■ WHAT THIS TASK INVOLVES: Continue the thread below on migrating inflight interrupts between vcpus, starting right after its last line.

In the maintenance irq handler you check the migrating bit, if it is
clear then nothing to do. If it is set then you know the old cpu (it's
current) clear the LR, EOI the interrupt and write the physical
ITARGETSR (in some order, perhaps not that one). Then SGI the new
processor if the interrupt is pending.

If there have been multiple migrations then you don't care, you only
care about the current target right now as you finish it off.

> Overall I thought that this approach would be easier.
> 
> 
> > In order to avoid a simple maint interrupt you are adding code to the
> > normal interrupt path and a potential SGI back to another processor (and
> > I hope I'm misreading this but it looks like an SGI back again to finish
> > off?). That's got to be way more costly to the first interrupt on the
> > new VCPU than the cost of a maintenance IRQ on the old one.
> > 
> > I think avoiding maintenance interrupts in general is a worthy goal, but
> > there are times when they are the most appropriate mechanism.
> 
> To be clear the case we are talking about is when the guest kernel wants
> to migrate an interrupt that is currently inflight in a GICH_LR register.
> 
> Requesting a maintenance interrupt for it would only make sure that the
> old vcpu is interrupted soon after the EOI.

Yes, that's the point though. When you get this notification then you
can finish off the migration pretty much trivially with no worrying
about other inflight interrupt, pending stuff due to lazy handling of LR
cleanup etc, you just update the h/w state and you are done.

>  Without it, we need to
> identify which one is the old vcpu (in case of 2 consequent migrations),
> I introduced vcpu_migrate_from for that, and kick it when receiving the
> second interrupt if the first is still inflight. Exactly and only the
> few lines of code you quoted below.
> 
> It is one SGI more in the uncommon case when we receive a second

Two more I think?

> physical interrupt without the old vcpu being interrupted yet.  In the
> vast majority of cases the old vcpu has already been interrupted by
> something else or by the second irq itself

> (we haven't changed affinity yet)

In patch #5 you will start doing so though, meaning that the extra
SGI(s) will become more frequent, if not the common case for high
frequency IRQs.

But it's not really so much about the SGIs but all the juggling of state
(in the code as well as in our heads) about all the corner cases which
arise due to the lazy clearing of LRs done in the normal case (which I'm
fine with BTW) and ordering of the various bit tests etc. I just think
it could be done in the simplest way possible with no real overhead
because these migration events are in reality rare.

>  and there is no need for the additional SGI.

Ian.
Stefano Stabellini July 24, 2014, 2:48 p.m. UTC | #4
On Wed, 23 Jul 2014, Ian Campbell wrote:
> On Wed, 2014-07-23 at 15:45 +0100, Stefano Stabellini wrote:
> > On Thu, 17 Jul 2014, Ian Campbell wrote:
> > > On Thu, 2014-07-10 at 19:13 +0100, Stefano Stabellini wrote:
> > > > We need to take special care when migrating irqs that are already
> > > > inflight from one vcpu to another. See "The effect of changes to an
> > > > GICD_ITARGETSR", part of chapter 4.3.12 of the ARM Generic Interrupt
> > > > Controller Architecture Specification.

■ RECORD EXCERPTS:
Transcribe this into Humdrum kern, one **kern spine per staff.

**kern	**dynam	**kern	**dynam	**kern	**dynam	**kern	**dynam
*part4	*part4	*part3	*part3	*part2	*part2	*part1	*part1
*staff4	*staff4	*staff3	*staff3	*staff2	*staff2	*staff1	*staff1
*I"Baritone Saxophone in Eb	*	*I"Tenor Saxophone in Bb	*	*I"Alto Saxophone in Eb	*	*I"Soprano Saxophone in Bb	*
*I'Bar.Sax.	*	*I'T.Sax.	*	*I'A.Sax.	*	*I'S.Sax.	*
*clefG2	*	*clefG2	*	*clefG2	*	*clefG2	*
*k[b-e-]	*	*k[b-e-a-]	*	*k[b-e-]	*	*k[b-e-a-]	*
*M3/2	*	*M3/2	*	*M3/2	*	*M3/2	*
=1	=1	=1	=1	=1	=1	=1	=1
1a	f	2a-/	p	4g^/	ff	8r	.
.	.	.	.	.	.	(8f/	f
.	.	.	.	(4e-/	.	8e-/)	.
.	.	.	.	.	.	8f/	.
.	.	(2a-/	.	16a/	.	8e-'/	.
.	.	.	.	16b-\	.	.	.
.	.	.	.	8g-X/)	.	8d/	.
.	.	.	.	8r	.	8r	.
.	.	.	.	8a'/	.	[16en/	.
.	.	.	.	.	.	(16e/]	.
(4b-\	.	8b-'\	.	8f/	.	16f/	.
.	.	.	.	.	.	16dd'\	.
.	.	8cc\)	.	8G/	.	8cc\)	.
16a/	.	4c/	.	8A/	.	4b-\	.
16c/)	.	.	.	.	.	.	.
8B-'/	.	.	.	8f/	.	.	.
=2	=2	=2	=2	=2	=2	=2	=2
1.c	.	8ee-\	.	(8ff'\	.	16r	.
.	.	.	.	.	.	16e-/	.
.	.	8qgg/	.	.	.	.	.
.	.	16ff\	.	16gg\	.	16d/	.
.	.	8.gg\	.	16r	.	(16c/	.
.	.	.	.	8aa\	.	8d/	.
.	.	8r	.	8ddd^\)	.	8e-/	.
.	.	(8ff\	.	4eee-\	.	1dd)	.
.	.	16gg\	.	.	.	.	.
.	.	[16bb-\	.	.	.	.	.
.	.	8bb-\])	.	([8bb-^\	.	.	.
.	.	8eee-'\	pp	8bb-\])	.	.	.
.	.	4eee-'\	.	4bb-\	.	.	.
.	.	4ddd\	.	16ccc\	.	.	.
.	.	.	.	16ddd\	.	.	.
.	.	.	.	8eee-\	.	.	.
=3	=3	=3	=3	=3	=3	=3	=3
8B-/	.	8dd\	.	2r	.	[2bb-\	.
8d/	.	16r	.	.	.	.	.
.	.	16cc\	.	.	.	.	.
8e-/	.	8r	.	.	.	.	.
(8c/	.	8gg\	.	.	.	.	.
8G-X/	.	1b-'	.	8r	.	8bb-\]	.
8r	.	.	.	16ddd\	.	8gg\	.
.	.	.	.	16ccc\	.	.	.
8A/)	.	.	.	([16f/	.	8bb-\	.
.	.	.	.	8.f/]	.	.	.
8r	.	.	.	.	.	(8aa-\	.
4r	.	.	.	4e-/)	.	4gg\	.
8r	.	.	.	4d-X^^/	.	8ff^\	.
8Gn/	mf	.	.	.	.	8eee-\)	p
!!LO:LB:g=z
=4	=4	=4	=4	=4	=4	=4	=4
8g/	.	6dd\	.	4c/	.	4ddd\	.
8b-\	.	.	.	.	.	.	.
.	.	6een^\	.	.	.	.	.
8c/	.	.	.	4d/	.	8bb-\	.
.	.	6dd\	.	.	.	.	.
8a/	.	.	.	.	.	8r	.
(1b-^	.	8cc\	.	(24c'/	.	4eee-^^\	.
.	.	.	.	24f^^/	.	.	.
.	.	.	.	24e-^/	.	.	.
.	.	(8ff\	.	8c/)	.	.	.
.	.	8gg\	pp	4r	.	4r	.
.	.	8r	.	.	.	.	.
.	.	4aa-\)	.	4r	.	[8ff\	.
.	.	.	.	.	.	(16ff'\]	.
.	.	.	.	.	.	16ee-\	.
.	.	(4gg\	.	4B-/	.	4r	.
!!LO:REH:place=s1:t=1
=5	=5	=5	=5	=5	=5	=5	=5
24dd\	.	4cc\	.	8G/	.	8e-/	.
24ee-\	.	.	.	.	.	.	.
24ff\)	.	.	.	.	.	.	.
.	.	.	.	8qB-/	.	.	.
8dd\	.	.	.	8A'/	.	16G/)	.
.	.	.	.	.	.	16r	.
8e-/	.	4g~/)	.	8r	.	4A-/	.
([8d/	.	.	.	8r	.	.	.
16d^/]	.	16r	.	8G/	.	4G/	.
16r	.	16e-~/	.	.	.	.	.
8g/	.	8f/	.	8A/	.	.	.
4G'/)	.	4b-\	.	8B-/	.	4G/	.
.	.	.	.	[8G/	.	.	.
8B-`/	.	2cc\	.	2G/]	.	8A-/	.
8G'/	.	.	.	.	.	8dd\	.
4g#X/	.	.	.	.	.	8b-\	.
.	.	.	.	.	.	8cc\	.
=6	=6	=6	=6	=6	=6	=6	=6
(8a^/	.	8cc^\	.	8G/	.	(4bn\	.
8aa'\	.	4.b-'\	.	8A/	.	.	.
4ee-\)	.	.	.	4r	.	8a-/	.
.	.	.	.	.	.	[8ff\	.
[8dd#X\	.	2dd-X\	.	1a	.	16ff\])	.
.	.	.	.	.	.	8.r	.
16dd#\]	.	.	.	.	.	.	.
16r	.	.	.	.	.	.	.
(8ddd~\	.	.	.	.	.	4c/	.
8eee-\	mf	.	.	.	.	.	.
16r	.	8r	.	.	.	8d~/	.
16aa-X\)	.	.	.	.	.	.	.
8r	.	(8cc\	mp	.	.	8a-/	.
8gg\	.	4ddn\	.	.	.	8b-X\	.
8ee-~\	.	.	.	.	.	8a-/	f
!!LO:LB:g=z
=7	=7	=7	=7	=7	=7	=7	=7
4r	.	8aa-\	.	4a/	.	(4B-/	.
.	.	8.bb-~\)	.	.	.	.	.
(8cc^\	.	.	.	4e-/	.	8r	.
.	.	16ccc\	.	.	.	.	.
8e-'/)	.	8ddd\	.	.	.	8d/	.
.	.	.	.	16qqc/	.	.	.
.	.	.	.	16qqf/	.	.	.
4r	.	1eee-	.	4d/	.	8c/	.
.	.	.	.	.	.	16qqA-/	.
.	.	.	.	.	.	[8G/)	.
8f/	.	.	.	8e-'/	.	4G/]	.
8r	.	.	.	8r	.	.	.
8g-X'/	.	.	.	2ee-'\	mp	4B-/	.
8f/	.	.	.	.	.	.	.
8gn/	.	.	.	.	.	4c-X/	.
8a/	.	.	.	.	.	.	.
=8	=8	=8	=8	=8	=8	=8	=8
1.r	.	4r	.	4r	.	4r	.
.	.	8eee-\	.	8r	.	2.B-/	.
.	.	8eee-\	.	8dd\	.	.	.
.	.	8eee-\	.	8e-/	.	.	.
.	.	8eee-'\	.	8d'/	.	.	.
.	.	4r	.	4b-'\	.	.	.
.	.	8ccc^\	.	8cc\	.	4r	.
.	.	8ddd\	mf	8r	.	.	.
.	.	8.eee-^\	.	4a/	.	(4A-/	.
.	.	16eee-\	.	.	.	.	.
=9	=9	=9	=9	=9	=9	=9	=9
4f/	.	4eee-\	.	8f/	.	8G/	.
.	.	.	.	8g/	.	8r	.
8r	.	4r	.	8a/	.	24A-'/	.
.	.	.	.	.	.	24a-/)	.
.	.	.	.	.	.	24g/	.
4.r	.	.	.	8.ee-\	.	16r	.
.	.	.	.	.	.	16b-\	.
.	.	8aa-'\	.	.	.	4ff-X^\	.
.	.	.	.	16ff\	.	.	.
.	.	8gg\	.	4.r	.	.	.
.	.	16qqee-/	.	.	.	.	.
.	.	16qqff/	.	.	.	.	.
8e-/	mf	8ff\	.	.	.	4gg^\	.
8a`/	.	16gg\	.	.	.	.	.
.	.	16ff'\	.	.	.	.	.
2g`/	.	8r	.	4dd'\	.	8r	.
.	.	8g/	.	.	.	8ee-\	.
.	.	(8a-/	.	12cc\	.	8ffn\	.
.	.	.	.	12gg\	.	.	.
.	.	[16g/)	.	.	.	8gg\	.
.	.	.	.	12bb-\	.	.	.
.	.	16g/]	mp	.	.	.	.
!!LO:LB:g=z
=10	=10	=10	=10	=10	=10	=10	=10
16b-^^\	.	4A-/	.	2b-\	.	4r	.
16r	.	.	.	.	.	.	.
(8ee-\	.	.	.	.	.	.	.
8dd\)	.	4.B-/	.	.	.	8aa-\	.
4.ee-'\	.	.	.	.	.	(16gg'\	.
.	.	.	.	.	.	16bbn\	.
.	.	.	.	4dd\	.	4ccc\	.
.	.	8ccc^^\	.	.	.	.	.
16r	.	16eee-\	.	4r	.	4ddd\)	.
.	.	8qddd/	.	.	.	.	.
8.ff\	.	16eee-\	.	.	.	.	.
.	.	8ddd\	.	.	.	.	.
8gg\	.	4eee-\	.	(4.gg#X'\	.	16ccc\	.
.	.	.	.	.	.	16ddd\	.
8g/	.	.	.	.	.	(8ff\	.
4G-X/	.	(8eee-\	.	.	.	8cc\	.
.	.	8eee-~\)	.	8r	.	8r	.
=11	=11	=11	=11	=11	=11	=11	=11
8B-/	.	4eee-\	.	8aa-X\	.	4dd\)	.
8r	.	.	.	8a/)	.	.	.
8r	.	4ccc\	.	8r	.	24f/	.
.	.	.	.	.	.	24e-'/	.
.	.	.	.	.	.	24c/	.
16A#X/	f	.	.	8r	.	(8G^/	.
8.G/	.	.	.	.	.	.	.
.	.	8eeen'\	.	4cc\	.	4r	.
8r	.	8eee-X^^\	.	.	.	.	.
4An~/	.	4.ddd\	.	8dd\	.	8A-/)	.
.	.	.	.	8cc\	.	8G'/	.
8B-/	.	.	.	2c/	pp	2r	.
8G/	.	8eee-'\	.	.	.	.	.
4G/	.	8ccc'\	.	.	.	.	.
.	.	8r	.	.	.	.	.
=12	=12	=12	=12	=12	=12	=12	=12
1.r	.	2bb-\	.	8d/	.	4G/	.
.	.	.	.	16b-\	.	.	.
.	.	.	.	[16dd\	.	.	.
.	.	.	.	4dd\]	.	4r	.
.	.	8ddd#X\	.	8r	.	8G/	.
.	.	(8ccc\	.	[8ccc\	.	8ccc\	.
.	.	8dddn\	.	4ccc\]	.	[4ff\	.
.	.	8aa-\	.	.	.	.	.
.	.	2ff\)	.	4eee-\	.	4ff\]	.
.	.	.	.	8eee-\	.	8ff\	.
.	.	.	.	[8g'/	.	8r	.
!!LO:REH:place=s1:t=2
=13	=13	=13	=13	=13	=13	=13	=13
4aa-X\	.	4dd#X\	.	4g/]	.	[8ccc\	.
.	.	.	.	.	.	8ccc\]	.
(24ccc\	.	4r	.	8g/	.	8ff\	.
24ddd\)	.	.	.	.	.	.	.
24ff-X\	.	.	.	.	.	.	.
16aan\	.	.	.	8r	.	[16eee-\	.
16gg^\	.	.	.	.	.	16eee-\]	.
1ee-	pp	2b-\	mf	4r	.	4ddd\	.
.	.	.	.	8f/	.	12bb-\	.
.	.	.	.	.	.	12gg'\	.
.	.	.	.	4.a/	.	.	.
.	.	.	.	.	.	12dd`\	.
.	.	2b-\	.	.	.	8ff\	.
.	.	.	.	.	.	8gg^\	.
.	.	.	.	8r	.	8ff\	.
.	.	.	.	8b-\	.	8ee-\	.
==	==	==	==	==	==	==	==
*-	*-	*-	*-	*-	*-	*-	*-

■ RESPONSE BELOW:
> > > > 
> > > > The main issue from the Xen point of view is that the lr_pending and
> > > > inflight lists are per-vcpu. The lock we take to protect them is also
> > > > per-vcpu.
> > > > 
> > > > In order to avoid issues, if the irq is still lr_pending, we can
> > > > immediately move it to the new vcpu for injection.
> > > > 
> > > > Otherwise if it is in a GICH_LR register, set a new flag
> > > > GIC_IRQ_GUEST_MIGRATING, so that we can recognize when we receive an irq
> > > > while the previous one is still inflight (given that we are only dealing
> > > > with hardware interrupts here, it just means that its LR hasn't been
> > > > cleared yet on the old vcpu).  If GIC_IRQ_GUEST_MIGRATING is set, we
> > > > only set GIC_IRQ_GUEST_QUEUED and interrupt the old vcpu. To know which
> > > > one is the old vcpu, we introduce a new field to pending_irq, called
> > > > vcpu_migrate_from.
> > > > When clearing the LR on the old vcpu, we take special care of injecting
> > > > the interrupt into the new vcpu. To do that we need to release the old
> > > > vcpu lock before taking the new vcpu lock.
> > > 
> > > I still think this is an awful lot of complexity and scaffolding for
> > > something which is rare on the scale of things and which could be almost
> > > trivially handled by requesting a maintenance interrupt for one EOI and
> > > completing the move at that point.
> > 
> > Requesting a maintenance interrupt is not as simple as it looks:
> > - ATM we don't know how to edit a living GICH_LR register, we would have
> > to add a function for that;
> 
> That doesn't sound like a great hardship. Perhaps you can reuse the
> setter function anyhow.
> 
> > - if we request a maintenance interrupt then we also need to EOI the
> > physical IRQ, that is something that we don't do anymore (unless
> > PLATFORM_QUIRK_GUEST_PIRQ_NEED_EOI but that is another matter). We would
> > need to understand that some physical irqs need to be EOI'ed by Xen and
> > some don't.
> 
> I was thinking the maintenance interrupt handler would take care of
> this.

In that case we would have to resurrect the code to loop over the
GICH_EISR* registers from maintenance_interrupt.
Anything can be done, I am just pointing out that this alternative
approach is not as cheap as it might sound.


> > Also requesting a maintenance interrupt would only guarantee that the
> > vcpu is interrupted as soon as possible, but it won't save us from
> > having to introduce GIC_IRQ_GUEST_MIGRATING.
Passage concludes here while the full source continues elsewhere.